WITCH (standing for "Weak Interaction Trap for Charged particles"), or experiment IS433, was a double Penning trap experiment to measure the recoil energy of decaying nuclei. A spectrometer in combination with a position-sensitive microchannel plate detector (MCP) was used to count ions while scanning their energy. The experiment was located at the ISOLDE Radioactive Ion Beam Facility in CERN. The beam from ISOLDE was bunched by REXTRAP after which it was transferred to the WITCH set-up.[1]

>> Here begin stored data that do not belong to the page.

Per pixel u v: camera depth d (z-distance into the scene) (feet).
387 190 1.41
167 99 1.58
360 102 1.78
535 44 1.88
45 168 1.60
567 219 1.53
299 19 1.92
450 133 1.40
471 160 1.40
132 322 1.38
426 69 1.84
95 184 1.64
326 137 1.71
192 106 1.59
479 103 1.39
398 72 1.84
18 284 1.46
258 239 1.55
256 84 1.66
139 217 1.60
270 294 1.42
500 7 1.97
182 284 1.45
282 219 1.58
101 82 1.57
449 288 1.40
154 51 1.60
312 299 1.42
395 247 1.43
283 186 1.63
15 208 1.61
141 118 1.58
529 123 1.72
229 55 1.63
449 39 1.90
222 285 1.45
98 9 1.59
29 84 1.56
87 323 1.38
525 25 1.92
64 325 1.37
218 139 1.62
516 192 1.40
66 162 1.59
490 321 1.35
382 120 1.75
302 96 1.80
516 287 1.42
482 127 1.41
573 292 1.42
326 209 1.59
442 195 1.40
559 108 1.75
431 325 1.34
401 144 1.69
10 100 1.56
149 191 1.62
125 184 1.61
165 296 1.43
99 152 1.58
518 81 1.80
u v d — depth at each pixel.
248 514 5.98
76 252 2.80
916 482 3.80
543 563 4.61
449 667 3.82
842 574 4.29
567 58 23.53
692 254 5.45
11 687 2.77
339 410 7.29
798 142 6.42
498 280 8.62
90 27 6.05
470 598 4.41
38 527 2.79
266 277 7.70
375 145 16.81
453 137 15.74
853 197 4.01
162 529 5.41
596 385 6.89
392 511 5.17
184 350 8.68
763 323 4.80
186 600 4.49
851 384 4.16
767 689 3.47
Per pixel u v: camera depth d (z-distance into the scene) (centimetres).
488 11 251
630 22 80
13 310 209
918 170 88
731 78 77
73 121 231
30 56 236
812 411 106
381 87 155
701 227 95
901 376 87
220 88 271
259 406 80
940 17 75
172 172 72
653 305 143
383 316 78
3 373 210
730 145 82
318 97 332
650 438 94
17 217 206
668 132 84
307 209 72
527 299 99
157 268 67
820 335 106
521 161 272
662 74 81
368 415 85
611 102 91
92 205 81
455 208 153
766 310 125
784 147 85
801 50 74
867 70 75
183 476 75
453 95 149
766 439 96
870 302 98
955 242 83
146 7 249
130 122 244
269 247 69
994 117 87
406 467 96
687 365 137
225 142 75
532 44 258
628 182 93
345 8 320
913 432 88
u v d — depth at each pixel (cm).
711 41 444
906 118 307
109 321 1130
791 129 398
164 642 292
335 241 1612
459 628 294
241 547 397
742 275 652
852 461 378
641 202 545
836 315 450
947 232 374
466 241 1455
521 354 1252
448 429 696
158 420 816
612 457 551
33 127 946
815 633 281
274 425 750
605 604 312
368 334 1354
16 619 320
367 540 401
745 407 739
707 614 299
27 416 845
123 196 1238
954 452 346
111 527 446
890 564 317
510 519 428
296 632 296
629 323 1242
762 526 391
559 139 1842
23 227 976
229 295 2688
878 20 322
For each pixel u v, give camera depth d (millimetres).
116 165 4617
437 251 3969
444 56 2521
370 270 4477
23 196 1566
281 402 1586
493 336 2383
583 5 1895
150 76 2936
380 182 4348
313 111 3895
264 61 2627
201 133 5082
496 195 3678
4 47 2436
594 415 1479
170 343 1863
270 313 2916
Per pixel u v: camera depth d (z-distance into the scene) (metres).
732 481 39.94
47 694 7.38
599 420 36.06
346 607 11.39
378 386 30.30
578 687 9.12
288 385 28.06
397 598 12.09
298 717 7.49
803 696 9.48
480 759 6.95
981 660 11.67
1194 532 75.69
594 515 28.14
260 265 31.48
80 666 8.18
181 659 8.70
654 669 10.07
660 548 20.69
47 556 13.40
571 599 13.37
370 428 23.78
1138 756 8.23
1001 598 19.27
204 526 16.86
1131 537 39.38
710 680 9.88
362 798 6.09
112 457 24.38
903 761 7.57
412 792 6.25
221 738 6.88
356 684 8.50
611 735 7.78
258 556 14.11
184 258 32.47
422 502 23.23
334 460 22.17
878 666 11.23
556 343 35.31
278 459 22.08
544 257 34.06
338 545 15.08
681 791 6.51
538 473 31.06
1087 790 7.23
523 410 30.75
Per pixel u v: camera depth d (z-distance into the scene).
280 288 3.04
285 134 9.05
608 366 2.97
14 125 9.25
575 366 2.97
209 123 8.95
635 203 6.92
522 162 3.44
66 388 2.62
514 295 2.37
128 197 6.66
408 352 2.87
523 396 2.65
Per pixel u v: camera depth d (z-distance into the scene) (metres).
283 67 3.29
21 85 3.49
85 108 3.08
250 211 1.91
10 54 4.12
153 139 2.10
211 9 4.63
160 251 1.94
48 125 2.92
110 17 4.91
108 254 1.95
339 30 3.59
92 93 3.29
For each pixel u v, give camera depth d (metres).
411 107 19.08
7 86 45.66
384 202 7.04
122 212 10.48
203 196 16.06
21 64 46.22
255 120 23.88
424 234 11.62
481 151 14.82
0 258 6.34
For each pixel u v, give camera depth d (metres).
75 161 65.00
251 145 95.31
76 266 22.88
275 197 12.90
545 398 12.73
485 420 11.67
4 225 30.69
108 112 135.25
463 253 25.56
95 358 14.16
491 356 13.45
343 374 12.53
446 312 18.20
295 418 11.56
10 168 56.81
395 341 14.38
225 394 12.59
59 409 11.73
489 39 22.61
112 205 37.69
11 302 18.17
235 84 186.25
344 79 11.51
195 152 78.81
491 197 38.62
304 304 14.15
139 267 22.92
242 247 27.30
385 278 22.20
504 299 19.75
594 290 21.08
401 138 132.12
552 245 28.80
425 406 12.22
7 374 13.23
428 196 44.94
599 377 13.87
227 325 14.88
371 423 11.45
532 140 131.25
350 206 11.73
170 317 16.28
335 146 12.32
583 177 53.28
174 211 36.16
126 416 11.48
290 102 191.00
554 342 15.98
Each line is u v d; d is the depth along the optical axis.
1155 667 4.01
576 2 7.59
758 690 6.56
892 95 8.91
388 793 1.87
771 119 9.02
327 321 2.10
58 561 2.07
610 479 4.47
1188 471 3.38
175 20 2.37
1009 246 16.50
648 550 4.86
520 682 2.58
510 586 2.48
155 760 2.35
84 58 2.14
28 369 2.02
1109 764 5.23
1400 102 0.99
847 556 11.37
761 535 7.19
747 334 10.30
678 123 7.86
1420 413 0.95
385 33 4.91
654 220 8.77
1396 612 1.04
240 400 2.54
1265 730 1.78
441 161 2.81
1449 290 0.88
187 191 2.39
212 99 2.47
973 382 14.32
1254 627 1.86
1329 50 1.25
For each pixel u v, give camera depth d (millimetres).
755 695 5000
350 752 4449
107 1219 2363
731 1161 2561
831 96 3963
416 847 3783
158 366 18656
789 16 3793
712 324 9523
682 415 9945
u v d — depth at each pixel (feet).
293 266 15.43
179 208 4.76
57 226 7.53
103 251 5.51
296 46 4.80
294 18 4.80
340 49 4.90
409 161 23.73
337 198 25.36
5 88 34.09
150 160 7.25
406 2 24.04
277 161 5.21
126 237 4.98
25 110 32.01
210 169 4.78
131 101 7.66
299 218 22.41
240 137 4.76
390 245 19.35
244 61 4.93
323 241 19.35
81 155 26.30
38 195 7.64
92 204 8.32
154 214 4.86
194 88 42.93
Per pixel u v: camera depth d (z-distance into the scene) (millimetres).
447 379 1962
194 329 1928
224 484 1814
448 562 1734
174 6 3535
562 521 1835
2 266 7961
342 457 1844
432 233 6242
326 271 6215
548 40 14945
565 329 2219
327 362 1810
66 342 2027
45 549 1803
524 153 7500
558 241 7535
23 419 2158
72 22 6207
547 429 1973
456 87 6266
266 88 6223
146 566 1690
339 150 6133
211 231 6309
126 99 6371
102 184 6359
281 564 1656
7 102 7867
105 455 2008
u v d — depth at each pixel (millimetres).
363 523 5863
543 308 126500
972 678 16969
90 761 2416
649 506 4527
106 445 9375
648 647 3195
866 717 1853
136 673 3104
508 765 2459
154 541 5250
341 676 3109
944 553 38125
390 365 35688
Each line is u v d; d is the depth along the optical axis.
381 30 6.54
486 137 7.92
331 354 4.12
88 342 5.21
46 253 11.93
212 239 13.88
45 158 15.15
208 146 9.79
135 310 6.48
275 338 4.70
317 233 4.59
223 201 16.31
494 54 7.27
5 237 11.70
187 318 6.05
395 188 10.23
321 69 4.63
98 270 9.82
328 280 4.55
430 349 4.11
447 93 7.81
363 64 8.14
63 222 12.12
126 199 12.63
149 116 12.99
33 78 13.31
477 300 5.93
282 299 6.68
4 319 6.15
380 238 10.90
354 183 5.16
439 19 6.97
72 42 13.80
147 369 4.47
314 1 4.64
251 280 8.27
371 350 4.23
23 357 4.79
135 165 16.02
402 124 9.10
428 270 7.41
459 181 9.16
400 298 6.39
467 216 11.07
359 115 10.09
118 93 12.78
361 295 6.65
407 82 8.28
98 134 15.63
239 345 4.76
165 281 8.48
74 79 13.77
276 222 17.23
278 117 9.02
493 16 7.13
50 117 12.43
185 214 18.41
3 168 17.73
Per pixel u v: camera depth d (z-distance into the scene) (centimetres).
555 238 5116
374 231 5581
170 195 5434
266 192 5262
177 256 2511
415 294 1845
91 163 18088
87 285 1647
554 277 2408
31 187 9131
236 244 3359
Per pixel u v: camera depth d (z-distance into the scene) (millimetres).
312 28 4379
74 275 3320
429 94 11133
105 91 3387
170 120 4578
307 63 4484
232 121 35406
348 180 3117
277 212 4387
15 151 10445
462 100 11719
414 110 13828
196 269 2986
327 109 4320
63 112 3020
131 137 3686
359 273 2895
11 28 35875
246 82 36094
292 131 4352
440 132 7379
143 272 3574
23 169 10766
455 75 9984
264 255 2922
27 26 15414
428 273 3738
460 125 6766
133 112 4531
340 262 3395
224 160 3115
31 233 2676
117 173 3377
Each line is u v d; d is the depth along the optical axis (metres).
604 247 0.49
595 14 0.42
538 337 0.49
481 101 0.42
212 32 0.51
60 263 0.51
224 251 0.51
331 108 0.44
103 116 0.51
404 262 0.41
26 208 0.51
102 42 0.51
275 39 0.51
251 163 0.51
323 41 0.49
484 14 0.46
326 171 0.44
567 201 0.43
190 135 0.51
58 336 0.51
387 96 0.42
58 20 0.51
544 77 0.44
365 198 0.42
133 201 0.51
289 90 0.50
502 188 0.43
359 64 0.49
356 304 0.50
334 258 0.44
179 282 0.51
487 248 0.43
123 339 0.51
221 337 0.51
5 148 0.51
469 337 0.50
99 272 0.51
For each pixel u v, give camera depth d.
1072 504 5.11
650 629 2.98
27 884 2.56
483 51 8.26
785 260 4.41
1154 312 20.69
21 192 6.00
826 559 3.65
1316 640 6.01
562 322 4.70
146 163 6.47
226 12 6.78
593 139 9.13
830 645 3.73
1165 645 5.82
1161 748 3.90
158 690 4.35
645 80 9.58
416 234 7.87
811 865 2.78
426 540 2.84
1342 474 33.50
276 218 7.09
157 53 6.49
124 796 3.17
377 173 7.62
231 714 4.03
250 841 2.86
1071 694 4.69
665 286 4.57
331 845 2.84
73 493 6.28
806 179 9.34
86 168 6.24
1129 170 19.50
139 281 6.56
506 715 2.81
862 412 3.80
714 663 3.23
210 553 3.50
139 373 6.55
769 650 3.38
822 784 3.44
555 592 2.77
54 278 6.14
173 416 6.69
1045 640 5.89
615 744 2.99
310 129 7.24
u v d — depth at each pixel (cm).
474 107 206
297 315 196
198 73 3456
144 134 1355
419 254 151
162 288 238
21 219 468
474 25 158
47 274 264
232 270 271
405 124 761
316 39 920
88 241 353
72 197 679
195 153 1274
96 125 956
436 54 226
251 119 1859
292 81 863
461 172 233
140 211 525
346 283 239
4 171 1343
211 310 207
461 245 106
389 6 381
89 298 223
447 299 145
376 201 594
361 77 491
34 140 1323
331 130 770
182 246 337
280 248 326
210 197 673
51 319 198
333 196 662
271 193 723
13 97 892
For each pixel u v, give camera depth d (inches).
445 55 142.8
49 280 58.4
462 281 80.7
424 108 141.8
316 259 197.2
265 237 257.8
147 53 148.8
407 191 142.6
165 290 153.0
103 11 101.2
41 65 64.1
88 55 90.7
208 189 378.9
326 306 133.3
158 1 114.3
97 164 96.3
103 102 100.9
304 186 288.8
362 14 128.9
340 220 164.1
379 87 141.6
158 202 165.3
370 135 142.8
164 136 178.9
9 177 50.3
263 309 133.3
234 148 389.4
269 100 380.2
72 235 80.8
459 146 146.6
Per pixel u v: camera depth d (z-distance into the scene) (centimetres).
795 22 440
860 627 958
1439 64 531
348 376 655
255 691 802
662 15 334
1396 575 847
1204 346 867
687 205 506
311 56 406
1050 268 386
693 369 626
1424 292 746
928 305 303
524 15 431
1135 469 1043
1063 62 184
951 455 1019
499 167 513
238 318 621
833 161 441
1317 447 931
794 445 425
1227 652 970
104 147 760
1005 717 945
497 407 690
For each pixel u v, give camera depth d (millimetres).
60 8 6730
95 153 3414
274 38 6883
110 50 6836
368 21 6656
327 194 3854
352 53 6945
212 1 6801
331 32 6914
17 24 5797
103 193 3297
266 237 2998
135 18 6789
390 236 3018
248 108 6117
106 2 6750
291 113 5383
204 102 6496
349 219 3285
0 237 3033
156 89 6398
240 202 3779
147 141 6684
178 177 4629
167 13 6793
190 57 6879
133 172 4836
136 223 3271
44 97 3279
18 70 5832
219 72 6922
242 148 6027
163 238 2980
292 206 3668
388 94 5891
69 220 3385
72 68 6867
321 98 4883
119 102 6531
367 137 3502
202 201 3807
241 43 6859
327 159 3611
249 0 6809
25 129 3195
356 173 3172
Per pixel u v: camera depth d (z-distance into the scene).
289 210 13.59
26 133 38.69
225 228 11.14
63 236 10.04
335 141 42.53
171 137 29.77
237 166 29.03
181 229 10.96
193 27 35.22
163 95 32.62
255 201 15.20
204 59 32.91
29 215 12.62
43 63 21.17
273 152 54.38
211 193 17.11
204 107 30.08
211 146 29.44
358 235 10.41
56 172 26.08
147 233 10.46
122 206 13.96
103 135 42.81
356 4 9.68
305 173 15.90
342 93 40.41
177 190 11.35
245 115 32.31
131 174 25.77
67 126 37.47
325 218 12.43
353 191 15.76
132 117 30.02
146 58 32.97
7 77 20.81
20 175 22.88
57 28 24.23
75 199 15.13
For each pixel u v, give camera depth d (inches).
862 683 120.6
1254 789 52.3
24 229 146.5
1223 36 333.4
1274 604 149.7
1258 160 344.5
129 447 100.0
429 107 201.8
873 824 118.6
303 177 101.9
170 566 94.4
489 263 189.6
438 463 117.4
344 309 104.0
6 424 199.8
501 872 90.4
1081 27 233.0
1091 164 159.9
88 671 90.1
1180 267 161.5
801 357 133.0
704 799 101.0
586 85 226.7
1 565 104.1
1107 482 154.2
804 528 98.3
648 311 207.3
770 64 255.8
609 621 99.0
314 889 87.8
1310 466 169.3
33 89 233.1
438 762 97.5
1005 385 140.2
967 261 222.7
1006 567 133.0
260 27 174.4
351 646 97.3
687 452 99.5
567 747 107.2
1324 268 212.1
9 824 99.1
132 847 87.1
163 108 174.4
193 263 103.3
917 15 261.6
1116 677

The WITCH experiment completed its run in 2015, with its successor being the WISArD experiment currently running at ISOLDE.[2][3]

Physics goal

The first goal of the experiment was to measure the so-called beta-neutrino correlation. This could be indirectly done by measuring the shape of the spectrum of the recoiling ions. This beta-neutrino correlation can provide, if measured precisely, information about fundamental weak interaction properties. According to the Standard Model the weak interaction has a Vector–Axial vector structure, but there are also other mathematical possibilities which have not been detected in nature yet. The WITCH experiment searched for scalar currents in the first place, but. it was also possible to look for tensor currents.

Other physics goals were the search for heavy neutrinos, measuring Fermi/Gamov-Teller mixing ratios, measuring electron capture probabilities, etc.

Experimental setup

The WITCH experiment in the ISOLDE facility at CERN

The ion bunch from REXTRAP is slowed in a pulsed drift cavity in the vertical beamline. After this the bunch is injected into the T magnetic field. Here the ion cloud is trapped in the first Penning trap (for cooling). Its purpose is to cool down the ions with buffer gas. In this trap, it is possible to apply different excitation modes (dipolar, quadrupolar and octopolar). The ions are then transferred to the second Penning trap (in which decays are studied).[4]

When an ion decays, it can escape the decay trap into the spectrometer. The spectrometer consists out of a set of electrodes to create an electrical potential barrier. If the decayed ion's energy is high enough, it will be able to overcome this barrier to be detected at the top of the setup.[5]